Try it:
Could you output all of the records below exactly as they appear?

⁂

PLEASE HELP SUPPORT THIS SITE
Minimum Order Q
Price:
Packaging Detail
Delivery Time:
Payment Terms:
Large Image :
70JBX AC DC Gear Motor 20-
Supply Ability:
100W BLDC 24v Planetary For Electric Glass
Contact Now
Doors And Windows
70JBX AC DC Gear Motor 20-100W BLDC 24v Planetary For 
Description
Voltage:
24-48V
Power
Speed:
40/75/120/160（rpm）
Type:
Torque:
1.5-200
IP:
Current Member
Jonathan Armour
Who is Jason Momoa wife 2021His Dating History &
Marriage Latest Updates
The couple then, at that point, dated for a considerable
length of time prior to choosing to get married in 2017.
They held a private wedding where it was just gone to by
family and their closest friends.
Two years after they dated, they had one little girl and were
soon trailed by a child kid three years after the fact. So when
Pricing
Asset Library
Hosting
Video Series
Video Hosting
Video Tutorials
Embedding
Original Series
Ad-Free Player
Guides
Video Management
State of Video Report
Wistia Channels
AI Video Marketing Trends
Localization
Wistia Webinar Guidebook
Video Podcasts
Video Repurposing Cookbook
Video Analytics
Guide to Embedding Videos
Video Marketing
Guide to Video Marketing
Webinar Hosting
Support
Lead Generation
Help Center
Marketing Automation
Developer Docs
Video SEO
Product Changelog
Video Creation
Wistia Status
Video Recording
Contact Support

⁂

Your solution:
PLEASE HELP SUPPORT THIS SITE
Minimum Order Q
Price:
Packaging Detail
Delivery Time:
Payment Terms:
Large Image :
70JBX AC DC Gear Motor 20-
Supply Ability:
100W BLDC 24v Planetary For Electric Glass
Contact Now
Doors And Windows
70JBX AC DC Gear Motor 20-100W BLDC 24v Planetary For 
Description
Voltage:
24-48V
Power
Speed:
40/75/120/160（rpm）
Type:
Torque:
1.5-200
IP:
Current Member
Jonathan Armour
Who is Jason Momoa wife 2021His Dating History &
Marriage Latest Updates
The couple then, at that point, dated for a considerable
length of time prior to choosing to get married in 2017.
They held a private wedding where it was just gone to by
family and their closest friends.
Two years after they dated, they had one little girl and were
soon trailed by a child kid three years after the fact. So when
Pricing
Asset Library
Hosting
Video Series
Video Hosting
Video Tutorials
Embedding
Original Series
Ad-Free Player
Guides
Video Management
State of Video Report
Wistia Channels
AI Video Marketing Trends
Localization
Wistia Webinar Guidebook
Video Podcasts
Video Repurposing Cookbook
Video Analytics
Guide to Embedding Videos
Video Marketing
Guide to Video Marketing
Webinar Hosting
Support
Lead Generation
Help Center
Marketing Automation
Developer Docs
Video SEO
Product Changelog
Video Creation
Wistia Status
Video Recording
Contact Support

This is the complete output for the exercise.